Like any great work of science fiction, Humans draws from our current world to ask big questions about who we are now and what we might become. But although the synth may embody our collective fear of being replaced, the reality is that the android scenario helps obscure the fact that we already share a world with robots that exceed us in a variety of capacities. While we sit on the sofa watching the rise of androids on screen, the Roomba quietly cleans the carpet around us.
SAM
Construction workers on some sites are getting new, non-union help. SAM – short for semi-automated mason – is a robotic bricklayer being used to increase productivity as it works with human masons.
In this human-robot team, the robot is responsible for the more rote tasks: picking up bricks, applying mortar, and placing them in their designated location. A human handles the more nuanced activities, like setting up the worksite, laying bricks in tricky areas, such as corners, and handling aesthetic details, like cleaning up excess mortar.
Even in completing repetitive tasks, SAM still has to be fairly adaptable. It’s able to complete precise and level work while mounted on a scaffold that sways slightly in the wind. The robot can correct for the differences between theoretical building specifications and what’s actually on site, says Scott Peters, cofounder of Construction Robotics, a company based in Victor, New York, that designed SAM as its debut product.
“In construction, your design will say that a window is located exactly 30 feet from the corner of a building, and in reality when you get to the building, nothing is ever where it says it’s supposed to be,” Peters says. “Masons know how to adapt to that, so we had to design a robot that knows how to do that, too.”
In its current iteration, the system is best suited to work on large swaths of flat walls, most commonly found in projects for universities, hospitals, and other large sites. But some amount of detailed work isn’t beyond the system’s abilities. SAM can emblazon a company logo in brick on a wall, for instance, by following a pixelated map of the image. It can also bump bricks in or out by about half an inch, to create a textured look to a wall face.
SAM is able to apply mortar to bricks before laying them, without human help.

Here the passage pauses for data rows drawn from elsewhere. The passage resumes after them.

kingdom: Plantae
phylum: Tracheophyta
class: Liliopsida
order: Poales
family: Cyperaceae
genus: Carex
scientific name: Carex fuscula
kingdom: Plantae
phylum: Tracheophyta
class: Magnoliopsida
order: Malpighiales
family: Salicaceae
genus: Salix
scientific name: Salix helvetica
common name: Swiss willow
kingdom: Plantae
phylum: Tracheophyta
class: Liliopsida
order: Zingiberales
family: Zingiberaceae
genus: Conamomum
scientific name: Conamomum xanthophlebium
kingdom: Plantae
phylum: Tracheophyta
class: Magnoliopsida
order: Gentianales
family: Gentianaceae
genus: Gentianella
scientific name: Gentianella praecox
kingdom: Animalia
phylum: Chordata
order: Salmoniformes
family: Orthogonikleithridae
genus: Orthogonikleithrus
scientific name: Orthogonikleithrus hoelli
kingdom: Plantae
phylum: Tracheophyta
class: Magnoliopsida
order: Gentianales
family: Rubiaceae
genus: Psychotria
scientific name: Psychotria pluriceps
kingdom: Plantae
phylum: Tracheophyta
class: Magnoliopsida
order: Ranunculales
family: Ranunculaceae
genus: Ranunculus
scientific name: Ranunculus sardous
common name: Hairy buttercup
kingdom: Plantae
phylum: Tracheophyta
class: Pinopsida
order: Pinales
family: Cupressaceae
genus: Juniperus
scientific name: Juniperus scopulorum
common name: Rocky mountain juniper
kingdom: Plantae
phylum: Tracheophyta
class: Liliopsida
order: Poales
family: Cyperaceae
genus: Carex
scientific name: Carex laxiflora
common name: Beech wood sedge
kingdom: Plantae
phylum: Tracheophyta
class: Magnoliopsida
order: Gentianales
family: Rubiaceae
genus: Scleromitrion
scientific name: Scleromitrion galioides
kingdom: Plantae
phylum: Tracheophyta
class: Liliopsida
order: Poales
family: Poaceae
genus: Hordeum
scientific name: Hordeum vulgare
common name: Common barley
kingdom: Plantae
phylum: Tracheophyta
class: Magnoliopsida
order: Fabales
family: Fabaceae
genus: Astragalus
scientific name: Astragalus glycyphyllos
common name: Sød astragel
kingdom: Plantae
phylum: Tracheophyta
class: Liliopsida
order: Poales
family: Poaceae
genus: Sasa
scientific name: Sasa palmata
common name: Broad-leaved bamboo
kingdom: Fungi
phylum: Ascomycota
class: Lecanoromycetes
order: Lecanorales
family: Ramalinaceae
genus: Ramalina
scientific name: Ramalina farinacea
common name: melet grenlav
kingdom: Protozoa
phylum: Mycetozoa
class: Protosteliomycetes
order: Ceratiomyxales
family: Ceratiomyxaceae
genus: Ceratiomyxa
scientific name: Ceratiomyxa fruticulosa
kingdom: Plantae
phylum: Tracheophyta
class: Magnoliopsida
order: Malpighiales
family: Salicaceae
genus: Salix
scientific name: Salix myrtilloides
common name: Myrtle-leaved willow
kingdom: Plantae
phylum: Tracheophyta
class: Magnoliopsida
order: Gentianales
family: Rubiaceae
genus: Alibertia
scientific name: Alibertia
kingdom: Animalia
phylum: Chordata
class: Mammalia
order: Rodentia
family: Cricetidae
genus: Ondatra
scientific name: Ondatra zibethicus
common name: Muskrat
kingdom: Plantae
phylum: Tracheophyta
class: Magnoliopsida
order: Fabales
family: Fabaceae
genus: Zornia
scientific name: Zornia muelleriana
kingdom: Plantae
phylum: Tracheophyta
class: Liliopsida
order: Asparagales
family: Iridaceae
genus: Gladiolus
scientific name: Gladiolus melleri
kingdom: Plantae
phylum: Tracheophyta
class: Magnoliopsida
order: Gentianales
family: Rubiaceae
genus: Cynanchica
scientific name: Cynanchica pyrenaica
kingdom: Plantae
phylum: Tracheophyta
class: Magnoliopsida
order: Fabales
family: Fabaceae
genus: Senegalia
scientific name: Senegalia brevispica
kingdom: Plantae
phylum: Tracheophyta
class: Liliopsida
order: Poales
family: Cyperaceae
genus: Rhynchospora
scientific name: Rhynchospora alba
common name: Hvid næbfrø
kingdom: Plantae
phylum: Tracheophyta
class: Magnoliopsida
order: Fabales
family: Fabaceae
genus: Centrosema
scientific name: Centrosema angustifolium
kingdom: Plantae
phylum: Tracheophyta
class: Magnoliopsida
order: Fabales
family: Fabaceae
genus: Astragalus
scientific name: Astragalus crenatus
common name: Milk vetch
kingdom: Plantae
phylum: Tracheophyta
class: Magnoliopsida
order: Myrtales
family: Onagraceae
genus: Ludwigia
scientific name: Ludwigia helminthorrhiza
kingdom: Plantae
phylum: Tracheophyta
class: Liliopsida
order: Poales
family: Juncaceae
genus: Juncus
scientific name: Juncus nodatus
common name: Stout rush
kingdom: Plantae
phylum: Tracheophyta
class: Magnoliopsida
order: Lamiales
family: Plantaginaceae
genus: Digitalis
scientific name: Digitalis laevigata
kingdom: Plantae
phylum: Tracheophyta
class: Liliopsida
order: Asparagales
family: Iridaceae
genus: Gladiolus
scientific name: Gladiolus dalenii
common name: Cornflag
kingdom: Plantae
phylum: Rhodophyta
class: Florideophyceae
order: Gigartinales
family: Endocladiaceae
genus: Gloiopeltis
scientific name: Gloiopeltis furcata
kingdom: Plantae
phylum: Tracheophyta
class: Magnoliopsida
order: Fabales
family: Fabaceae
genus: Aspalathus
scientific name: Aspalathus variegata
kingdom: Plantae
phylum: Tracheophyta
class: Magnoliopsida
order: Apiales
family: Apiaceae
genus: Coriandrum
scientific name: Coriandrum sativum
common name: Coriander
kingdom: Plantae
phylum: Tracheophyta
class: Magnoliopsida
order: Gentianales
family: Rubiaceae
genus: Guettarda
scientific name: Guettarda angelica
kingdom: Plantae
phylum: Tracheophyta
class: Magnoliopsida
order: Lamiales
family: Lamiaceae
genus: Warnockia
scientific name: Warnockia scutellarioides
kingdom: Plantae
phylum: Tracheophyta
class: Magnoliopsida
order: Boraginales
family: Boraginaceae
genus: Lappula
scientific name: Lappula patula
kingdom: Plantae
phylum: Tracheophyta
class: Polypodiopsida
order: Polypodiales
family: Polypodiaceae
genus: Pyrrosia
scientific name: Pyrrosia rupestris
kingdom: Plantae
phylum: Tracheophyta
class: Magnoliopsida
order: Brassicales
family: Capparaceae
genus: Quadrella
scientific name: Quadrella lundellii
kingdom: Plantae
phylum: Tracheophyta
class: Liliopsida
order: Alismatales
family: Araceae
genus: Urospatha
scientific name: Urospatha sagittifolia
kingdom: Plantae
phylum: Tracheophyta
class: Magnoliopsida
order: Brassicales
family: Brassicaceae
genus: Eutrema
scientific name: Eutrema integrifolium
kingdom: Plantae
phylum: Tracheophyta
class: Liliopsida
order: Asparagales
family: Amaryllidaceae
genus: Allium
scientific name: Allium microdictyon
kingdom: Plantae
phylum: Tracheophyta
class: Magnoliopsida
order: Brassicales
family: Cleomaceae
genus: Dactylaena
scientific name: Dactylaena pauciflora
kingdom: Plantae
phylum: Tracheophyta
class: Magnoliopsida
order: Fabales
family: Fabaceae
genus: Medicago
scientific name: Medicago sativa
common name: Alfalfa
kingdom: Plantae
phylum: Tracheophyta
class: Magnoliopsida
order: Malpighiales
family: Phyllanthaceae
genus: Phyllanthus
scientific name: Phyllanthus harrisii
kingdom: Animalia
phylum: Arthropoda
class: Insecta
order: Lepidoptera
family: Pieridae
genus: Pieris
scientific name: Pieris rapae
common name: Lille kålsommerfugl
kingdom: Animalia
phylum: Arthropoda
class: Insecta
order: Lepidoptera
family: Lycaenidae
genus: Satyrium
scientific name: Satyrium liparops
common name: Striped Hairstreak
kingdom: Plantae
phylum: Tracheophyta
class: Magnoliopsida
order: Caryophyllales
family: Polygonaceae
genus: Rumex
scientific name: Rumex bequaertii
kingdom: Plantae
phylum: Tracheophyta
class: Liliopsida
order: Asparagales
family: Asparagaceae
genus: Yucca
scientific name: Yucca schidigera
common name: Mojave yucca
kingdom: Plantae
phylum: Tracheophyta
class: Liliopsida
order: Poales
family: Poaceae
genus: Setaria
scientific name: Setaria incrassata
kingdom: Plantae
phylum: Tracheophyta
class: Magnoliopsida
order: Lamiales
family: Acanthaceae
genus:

The robot is able to do all of this using a set of algorithms, a handful of sensors that measure incline angles, velocity, and orientation, and a laser. The laser is rigged up between two poles at the extreme left and right sides of the robot’s work space, and moves up and down the wall as work progresses to act as an anchor point for the robot. Without this, the robot would not know exactly where to lay brick, or how to assess its motion on the scaffold relative to where the wall is.
Peters says SAM’s purpose is to leverage human jobs, not entirely replace them - a human mason can lay about 300 to 500 bricks a day, while SAM can lay about 800 to 1,200 bricks a day. One human plus one SAM equals the productivity of having four or more masons on the job.
Also in the family of robot construction workers is an Australian-designed machine called Hadrian, which can purportedly build a house made of 15,000 bricks in about two days. Hadrian, however, is still a prototype, while Construction Robotics will do its first limited commercial release of SAM this fall. Three units are for sale, each with a price tag around half a million dollars. With this cost in mind, Peters stresses that this kind of system will have the most payback on major commercial projects.